Akıcı ve kısa olmasıyla özellikle odaklanma sorunu yaşayan okurlara tavsiye ederim.
"Yolumuzu kaybettiğimiz konusunda kuşku duymak hâlâ mümkün olsaydı, yanlıştan dönülmesi için verilen tavsiyeye karşı takındığımız tavır, nasıl umutsuzca yolumuzu kaybettiğimizi ve ne büyük bir çaresizlik içinde olduğumuzu gösteren en büyük kanıt olurdu."
"Düşünce, insanin tüm doğruluğu kucaklayamayacak olması bakımından bir yandan yanlıştır.
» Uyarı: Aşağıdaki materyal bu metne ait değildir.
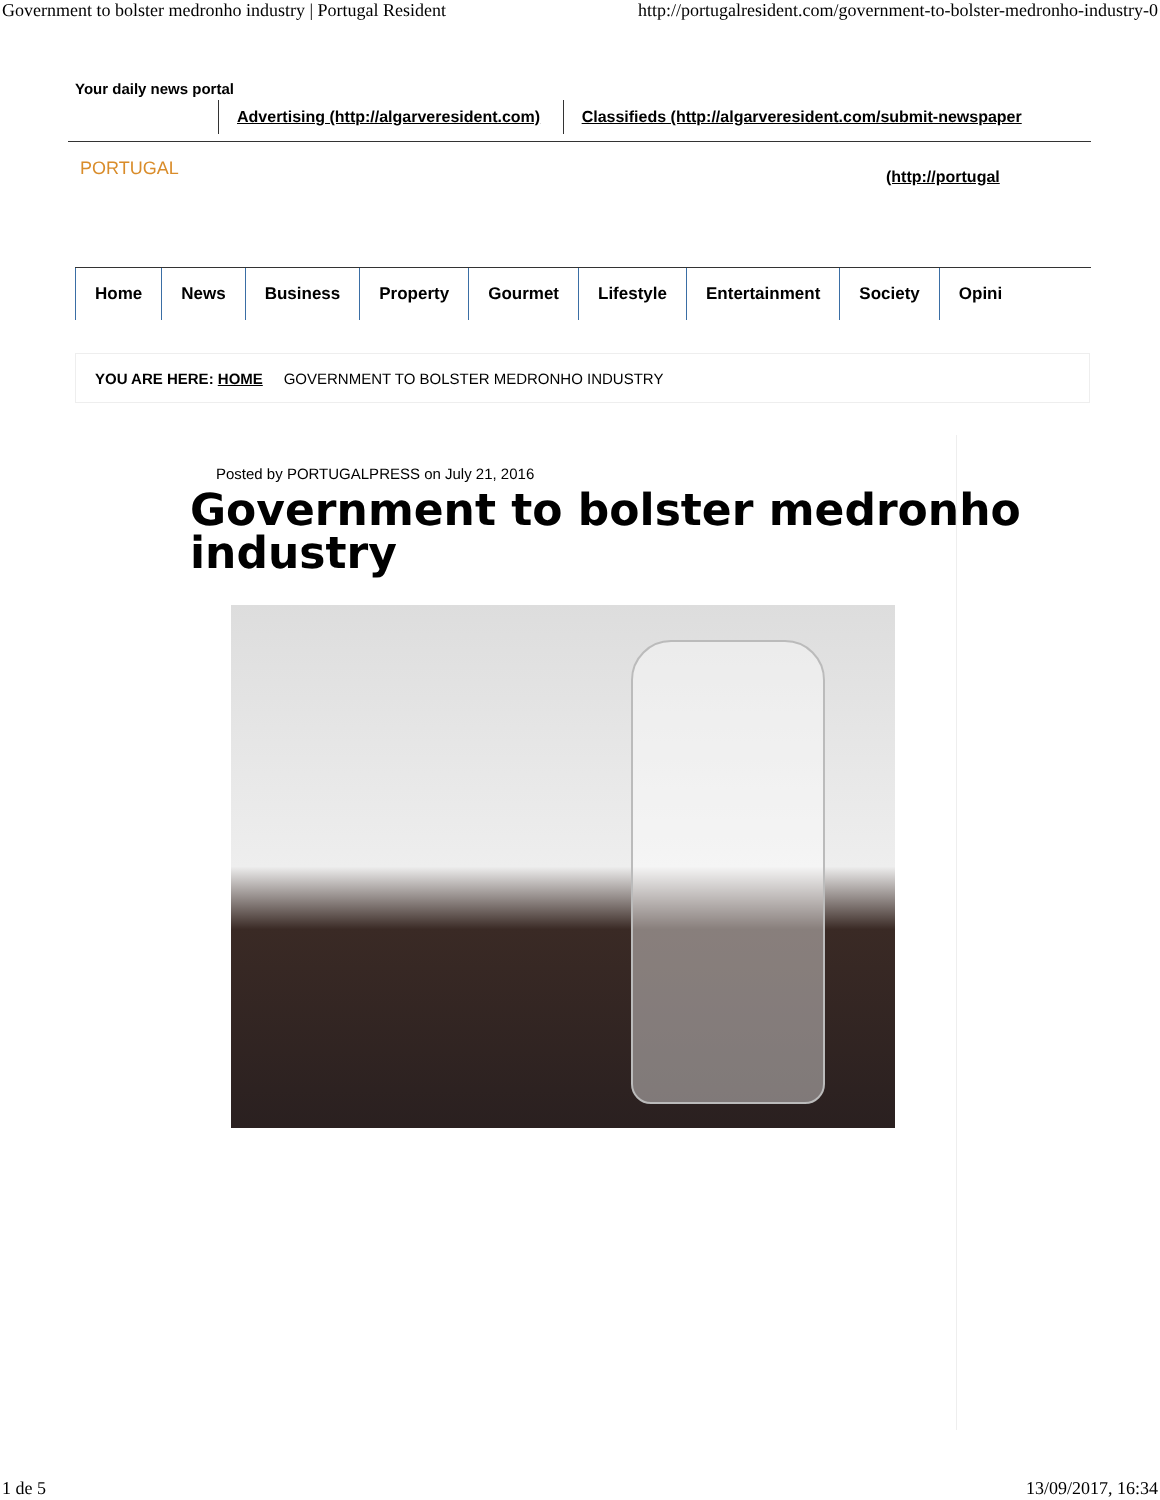Government to bolster medronho industry | Portugal Resident http://portugalresident.com/government-to-bolster-medronho-industry-0
Your daily news portal
Advertising (http://algarveresident.com) Classifieds (http://algarveresident.com/submit-newspaper
PORTUGAL (http://portugal
Home News Business Property Gourmet Lifestyle Entertainment Society Opini
YOU ARE HERE: HOME GOVERNMENT TO BOLSTER MEDRONHO INDUSTRY
Posted by PORTUGALPRESS on July 21, 2016
Government to bolster medronho industry
1 de 5 13/09/2017, 16:34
Insan çabalarının ifadesi olması bakımından da öte yandan doğrudur."
"İnsan keşke katı ve kesin bir şekilde yargılamamayı, düşünmemeyi ögrenebilsedi, keşke kendisine yalnızca ebediyen soru olarak kalması için yönetilmiş sorulara cevap vermeseydi. Her türlü düşüncenin hem yanlış hem de doğru olduğunu anlasaydı keşke."
"İyiliği bir yana, kötülüğü diğer yana ayırmak için asırlardır mücadele ediyor, çakışıyor insanlar. Asırlar geçip gidiyor ve tarafsız akıl, iyilik ve kötülük terazisinin hangi tarafına ne koyarsa koysun, terazinin dengesi şaşmıyor."
"Oysa hayat sizi o denli aldatmış ve ahlaksızlaştırmış ki, sevdiğiniz tek şeyle alay ediyorsunuz ve nefret ettiğiniz, sizi mutsuz eden şeyi arıyorsunuz."